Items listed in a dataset
%%

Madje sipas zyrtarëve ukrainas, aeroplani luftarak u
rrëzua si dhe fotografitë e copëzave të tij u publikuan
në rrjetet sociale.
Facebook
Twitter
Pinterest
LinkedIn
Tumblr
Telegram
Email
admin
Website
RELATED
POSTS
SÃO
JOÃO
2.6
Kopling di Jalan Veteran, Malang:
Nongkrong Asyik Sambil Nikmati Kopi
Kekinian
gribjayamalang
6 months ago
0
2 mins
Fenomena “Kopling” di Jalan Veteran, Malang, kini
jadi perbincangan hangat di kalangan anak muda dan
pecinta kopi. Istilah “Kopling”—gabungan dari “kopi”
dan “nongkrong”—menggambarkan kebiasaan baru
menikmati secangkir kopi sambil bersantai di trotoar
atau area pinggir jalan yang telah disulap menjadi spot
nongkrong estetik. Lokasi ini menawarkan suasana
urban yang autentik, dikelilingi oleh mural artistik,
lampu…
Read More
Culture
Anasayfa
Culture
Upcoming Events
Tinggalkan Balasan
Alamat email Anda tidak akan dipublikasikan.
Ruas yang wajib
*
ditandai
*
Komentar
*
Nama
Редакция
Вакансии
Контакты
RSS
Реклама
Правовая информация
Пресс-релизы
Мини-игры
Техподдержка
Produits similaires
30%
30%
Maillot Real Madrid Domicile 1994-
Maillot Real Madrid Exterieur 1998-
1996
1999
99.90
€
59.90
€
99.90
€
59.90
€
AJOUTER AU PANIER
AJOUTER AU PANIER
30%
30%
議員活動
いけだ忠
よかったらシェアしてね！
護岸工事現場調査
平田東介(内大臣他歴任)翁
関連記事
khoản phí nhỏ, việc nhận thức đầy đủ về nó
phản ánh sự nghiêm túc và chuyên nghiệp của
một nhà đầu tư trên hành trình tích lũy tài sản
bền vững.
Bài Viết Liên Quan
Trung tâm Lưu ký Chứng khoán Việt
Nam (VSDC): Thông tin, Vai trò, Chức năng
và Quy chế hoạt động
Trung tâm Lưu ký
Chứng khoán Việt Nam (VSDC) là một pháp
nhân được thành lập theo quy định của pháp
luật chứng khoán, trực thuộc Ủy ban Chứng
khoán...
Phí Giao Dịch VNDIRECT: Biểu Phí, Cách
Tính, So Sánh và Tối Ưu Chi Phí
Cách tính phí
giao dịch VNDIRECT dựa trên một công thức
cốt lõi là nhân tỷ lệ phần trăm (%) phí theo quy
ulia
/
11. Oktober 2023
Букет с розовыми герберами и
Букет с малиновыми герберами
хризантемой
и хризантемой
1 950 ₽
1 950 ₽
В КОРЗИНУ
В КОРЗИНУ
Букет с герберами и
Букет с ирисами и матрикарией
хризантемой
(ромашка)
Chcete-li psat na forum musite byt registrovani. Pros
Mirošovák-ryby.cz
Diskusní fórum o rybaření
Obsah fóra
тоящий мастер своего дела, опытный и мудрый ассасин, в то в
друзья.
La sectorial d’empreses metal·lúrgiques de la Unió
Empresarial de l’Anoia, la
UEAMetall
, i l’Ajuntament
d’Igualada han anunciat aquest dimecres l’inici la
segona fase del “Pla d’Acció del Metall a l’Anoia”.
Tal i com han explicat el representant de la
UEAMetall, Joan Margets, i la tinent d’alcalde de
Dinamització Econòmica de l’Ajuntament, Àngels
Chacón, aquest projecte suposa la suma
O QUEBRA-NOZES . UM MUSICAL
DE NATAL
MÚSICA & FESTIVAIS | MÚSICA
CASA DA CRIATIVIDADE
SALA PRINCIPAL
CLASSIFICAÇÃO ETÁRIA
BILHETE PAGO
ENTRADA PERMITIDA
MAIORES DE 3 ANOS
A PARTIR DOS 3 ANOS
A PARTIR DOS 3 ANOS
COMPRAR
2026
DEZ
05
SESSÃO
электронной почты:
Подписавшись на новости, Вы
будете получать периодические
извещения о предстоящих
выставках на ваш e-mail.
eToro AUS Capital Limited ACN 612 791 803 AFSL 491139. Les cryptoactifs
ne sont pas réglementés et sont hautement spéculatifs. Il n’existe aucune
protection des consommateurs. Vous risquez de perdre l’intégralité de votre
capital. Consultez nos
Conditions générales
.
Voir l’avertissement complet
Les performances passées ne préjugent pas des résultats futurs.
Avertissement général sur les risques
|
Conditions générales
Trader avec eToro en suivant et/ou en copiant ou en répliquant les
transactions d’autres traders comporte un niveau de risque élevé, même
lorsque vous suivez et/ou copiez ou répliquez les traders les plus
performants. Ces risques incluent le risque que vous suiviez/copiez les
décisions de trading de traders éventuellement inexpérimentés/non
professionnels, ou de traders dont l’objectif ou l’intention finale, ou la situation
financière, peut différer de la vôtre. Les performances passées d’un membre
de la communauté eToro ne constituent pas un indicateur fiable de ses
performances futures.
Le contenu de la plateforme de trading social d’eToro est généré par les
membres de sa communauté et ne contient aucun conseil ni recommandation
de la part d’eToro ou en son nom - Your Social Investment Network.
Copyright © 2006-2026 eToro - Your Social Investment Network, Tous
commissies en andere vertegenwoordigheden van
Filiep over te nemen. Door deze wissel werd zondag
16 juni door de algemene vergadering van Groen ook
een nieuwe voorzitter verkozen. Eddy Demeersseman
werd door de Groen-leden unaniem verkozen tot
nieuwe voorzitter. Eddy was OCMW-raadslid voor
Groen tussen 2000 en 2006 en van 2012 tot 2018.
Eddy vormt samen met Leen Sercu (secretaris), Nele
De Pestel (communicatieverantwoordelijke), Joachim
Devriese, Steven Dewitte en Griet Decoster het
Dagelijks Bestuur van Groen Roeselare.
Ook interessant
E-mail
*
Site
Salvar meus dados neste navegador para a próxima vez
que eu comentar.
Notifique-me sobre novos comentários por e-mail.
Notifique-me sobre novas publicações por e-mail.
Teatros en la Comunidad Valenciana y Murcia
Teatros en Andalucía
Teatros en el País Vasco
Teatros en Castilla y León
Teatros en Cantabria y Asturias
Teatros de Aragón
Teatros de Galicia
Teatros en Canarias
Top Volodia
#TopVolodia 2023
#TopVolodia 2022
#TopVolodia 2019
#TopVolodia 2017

%%

Your assignment
All lines of the records above that carry the word "Veteran" should be listed.

Result
Kopling di Jalan Veteran, Malang:
Fenomena “Kopling” di Jalan Veteran, Malang, kini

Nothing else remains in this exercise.